- _Texto del ejercicio_:
Hace 50 años, este mes de julio, el Papa Pablo VI promulgó su encíclica «Humanae Vitae», que reafirmaba la prohibición tradicional de la Iglesia Católica sobre el control de la natalidad artificial y desencadenó uno de los debates más divisivos en la historia moderna de la Iglesia.
Los católicos han rechazado abrumadoramente la enseñanza del documento. Una encuesta de Univisión de 2014 encontró que grandes mayorías de católicos autoidentificados en bastiones tradicionales de la fe estaban a favor del uso de anticonceptivos: 93% en Brasil, 84% en Italia y 68% en Filipinas. En Estados Unidos, un estudio realizado en 2016 por el Pew Research Center encontró que sólo el 13% de los católicos que asisten a misa semanalmente pensaban que la anticoncepción era moralmente incorrecta.
Sin embargo, los defensores de la encíclica insisten en que el tiempo ha reivindicado al Papa Pablo, quien advirtió que la anticoncepción «abriría de par en par el camino a la infidelidad matrimonial y a una rebaja general de las normas morales», a una pérdida de respeto por las mujeres y a políticas coercitivas de control de la población.

- _Tarea A_: Transcribe del texto sobre la encíclica «Humanae Vitae» el fragmento que va desde "Sin embargo, los" hasta "de la población.", ambos incluidos.
- _Tarea B_: Según el texto sobre la encíclica «Humanae Vitae», ¿qué porcentaje de los católicos estadounidenses que asisten a misa semanalmente pensaban que la anticoncepción era moralmente incorrecta, de acuerdo con el estudio de 2016 del Pew Research Center?
- _Tarea C_: Enumera todos los países que se nombran en el texto sobre la encíclica «Humanae Vitae».
Los registros no hacen falta para resolver ninguna tarea.

Contenido transcrito de las páginas
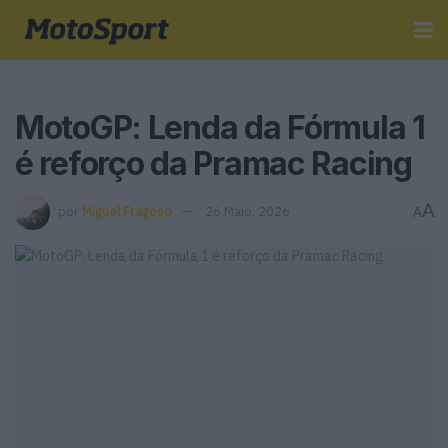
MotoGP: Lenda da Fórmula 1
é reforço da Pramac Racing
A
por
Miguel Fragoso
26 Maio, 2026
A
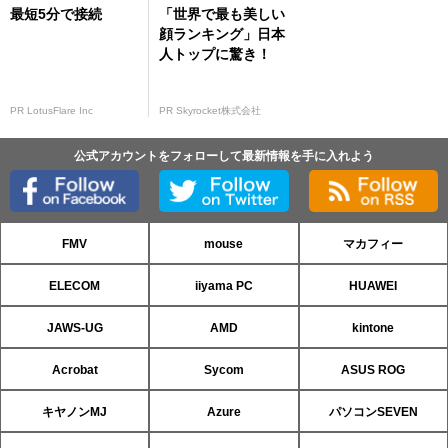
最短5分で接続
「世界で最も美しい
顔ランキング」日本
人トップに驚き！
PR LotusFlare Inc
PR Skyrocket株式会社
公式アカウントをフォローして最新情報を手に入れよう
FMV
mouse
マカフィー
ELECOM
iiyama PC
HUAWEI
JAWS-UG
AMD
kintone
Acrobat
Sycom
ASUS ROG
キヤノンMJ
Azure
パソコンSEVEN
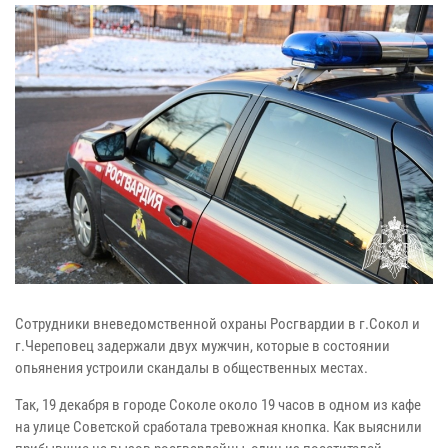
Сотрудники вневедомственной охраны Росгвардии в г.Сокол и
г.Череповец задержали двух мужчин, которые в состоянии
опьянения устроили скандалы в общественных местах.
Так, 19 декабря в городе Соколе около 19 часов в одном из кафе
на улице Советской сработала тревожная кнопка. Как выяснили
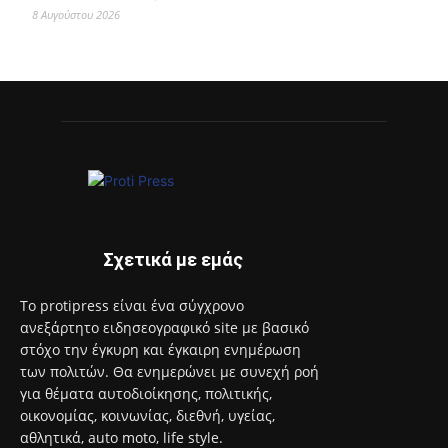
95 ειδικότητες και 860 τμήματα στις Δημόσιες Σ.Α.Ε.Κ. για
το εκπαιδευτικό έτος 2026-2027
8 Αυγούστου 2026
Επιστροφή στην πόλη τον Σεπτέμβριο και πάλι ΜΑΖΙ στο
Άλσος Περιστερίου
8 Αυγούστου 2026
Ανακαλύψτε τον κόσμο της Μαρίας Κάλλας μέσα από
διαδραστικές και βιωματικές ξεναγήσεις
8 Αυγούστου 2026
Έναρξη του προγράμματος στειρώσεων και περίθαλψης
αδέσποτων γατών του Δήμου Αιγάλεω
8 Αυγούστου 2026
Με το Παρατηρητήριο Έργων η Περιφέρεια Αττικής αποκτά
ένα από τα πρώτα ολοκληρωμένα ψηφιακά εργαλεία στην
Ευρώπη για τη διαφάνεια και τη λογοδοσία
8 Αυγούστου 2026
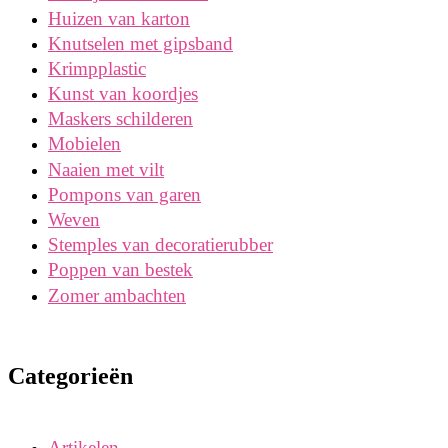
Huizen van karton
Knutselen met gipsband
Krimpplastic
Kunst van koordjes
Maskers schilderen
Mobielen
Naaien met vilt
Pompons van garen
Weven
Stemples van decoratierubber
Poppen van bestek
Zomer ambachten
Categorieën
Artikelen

- _Respuesta escrita A_:
Sin embargo, los defensores de la encíclica insisten en que el tiempo ha reivindicado al Papa Pablo, quien advirtió que la anticoncepción «abriría de par en par el camino a la infidelidad matrimonial y a una rebaja general de las normas morales», a una pérdida de respeto por las mujeres y a políticas coercitivas de control de la población.

- _Respuesta escrita B_: Sólo el 13%.

- _Respuesta escrita C_: Brasil, Italia, Filipinas y Estados Unidos.